If $a_n$ must be all $0$? 
Show that if a sequence ${a_n}$ satisfies $\sum_{n=1}^{\infty}{a_nn^k}=0$, for all $k=1,2,...$, then $a_n=0$ for all $n$.

From the series I can only get $\underset{n\rightarrow \infty}{\lim}a_nn^k=0$, $\forall k
$.
I am confused that if $a_n=e^{-n}$, then $\underset{n\rightarrow \infty}{\lim}a_nn^k=0$, $\forall k
$, so maybe there really exists a sequence $a_n$ not all $a_n=0$, s.t. $\sum_{n=1}^{\infty}{a_nn^k}=0$, $k=1,2,...$.
The $\sum_{n=1}^{\infty}{a_nn^k}=0$ can be regarded as an inner product of $(a_1,...,a_n,...)$ and $(1^k,2^k,...,n^k,...)$.
I want to use the Hilbert space $l_2$ to solve the question.

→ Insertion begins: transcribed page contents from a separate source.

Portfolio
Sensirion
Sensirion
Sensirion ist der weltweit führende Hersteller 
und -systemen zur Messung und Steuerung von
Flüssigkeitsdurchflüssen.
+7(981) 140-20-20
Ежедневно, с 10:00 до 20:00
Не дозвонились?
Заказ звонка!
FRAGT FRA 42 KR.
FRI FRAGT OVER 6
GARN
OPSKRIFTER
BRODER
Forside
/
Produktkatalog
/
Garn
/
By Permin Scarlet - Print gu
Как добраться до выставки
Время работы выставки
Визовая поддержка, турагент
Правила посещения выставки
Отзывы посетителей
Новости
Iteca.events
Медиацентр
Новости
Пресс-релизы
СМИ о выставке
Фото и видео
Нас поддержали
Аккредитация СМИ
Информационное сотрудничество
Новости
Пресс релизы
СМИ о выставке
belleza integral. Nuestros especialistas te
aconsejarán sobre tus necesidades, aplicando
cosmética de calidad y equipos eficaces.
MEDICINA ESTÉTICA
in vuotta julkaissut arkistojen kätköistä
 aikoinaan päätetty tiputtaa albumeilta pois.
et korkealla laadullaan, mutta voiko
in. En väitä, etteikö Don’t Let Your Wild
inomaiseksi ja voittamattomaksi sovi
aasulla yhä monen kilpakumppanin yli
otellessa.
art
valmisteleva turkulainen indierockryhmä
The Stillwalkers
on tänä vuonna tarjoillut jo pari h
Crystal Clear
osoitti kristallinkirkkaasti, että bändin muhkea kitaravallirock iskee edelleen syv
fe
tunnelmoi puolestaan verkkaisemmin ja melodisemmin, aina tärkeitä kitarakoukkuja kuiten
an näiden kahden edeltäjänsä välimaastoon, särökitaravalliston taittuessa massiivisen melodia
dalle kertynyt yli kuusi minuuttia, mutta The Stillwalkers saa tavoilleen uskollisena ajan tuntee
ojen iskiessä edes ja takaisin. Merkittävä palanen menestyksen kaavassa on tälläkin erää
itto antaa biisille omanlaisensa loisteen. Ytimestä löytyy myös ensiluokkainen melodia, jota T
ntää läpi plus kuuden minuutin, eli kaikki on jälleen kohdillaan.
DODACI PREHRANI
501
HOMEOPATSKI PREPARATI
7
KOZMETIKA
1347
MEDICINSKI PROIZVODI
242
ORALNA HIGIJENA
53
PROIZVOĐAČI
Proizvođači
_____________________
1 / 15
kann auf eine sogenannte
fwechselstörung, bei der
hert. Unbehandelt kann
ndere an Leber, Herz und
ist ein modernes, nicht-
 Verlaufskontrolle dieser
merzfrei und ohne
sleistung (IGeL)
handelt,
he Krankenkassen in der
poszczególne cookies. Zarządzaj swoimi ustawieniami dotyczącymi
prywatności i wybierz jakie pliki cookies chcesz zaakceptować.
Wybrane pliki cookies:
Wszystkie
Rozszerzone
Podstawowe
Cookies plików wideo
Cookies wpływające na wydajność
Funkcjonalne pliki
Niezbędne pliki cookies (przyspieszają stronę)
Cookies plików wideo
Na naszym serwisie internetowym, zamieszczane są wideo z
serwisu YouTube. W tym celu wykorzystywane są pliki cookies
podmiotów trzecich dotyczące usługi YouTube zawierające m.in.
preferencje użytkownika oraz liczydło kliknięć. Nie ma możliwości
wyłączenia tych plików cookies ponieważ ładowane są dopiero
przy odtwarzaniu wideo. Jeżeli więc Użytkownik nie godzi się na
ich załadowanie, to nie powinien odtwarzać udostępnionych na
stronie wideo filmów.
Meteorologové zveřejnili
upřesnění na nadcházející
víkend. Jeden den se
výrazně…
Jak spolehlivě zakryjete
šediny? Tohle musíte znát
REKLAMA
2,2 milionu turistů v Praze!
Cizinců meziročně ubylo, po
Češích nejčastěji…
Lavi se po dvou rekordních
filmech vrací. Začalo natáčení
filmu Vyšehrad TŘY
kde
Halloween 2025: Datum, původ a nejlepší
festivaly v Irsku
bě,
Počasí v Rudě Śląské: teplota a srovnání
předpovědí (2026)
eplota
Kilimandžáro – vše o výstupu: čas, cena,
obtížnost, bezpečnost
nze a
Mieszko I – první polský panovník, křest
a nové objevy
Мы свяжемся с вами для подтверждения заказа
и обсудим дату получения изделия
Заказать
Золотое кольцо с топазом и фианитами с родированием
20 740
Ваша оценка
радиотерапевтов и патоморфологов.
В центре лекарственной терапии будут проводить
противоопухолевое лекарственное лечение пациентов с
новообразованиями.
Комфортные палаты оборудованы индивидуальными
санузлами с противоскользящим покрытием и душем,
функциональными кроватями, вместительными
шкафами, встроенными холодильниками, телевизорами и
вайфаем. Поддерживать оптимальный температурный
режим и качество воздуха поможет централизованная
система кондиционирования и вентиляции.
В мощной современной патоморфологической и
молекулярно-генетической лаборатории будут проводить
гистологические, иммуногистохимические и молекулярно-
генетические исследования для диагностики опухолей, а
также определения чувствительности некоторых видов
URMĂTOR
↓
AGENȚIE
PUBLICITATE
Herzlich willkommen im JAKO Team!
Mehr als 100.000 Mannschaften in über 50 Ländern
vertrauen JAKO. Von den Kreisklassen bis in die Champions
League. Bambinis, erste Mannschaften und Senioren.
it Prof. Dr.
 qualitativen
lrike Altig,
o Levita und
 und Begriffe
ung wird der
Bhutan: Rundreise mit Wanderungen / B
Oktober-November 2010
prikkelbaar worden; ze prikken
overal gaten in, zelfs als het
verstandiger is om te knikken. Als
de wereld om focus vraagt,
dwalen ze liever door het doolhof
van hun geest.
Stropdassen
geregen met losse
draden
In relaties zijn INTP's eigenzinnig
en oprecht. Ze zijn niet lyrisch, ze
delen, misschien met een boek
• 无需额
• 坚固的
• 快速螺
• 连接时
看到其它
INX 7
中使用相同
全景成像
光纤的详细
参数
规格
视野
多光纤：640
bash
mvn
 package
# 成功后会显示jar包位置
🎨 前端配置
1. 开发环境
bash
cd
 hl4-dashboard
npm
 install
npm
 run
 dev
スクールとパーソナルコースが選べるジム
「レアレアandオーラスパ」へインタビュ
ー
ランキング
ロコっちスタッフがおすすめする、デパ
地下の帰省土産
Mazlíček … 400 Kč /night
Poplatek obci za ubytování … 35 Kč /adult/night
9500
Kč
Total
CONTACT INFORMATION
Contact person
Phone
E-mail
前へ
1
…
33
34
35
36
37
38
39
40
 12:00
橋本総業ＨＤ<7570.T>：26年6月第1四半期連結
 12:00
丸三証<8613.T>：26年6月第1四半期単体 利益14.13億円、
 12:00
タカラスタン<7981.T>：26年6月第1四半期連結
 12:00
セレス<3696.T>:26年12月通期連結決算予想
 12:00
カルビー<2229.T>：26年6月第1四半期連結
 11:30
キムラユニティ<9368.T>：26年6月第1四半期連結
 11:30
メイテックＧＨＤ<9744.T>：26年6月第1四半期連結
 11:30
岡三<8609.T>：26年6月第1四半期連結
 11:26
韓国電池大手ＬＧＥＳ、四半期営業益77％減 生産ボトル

As we have $(a_1,...,a_n,...)\in l^2
$, but $(1^k,2^k,...,n^k,...)\notin l^2$, so it's useless.
Thank you for sharing your mind.
 A: Please familiarize yourself with complex analysis if necessary...
$\textbf{Preleminaries:}$
For $j \in \mathbb{N}$ set $$g_{j}(z) := \frac{\sin(2 \pi z)}{z-j}.$$
Note that $g_{j}$ has a removable singularity at $z = j$ and we can set $g_{j}(j) = 2 \pi$. Thus $g_{j}$ is an entire function that has a Taylor series centered at $0$ with rapidly decaying coefficients. Set
$$f_{j}(z) = zg_{j}(z).$$
Note that we have $f_{j}(j) = 2 \pi j$ and $f_{j}(n) = 0$ if $n \in \mathbb{Z}\setminus\{j\}.$
Set the Taylor series of $f_{j}$ around $z = 0$ to be
$$f_{j}(z) = \sum_{k=1}^{\infty}c_{j,k}z^{k}.$$
Note that the coefficients $c_{j,k}$ rapidly decay to $0$ (faster than any inverse polynomial decay) as $k \rightarrow \infty$ as $f_{j}$ is an entire function.

$\textbf{Onto the main question:}$
Note that for all $j \in \mathbb{N}$ we have the following:
$$0 = \sum_{k=1}^{\infty}c_{j,k} \sum_{n=1}^{\infty} a_{n} n^{k}$$
Because of the decay properties of $(c_{j,k})_{k=1}^{\infty}$ we have
$$0 = \sum_{k=1}^{\infty}c_{j,k} \sum_{n=1}^{\infty} a_{n} n^{k} = \sum_{n=1}^{\infty}a_{n}\sum_{k=1}^{\infty}c_{j,k}n^{k} = \sum_{n=1}^{\infty}a_{n}f_{j}(n) = 2 \pi j a_{j}. $$
Thus $a_{j} = 0$ for all $j \in \mathbb{N}.$
Feel free to make the proof more rigorous or to remove complex analysis.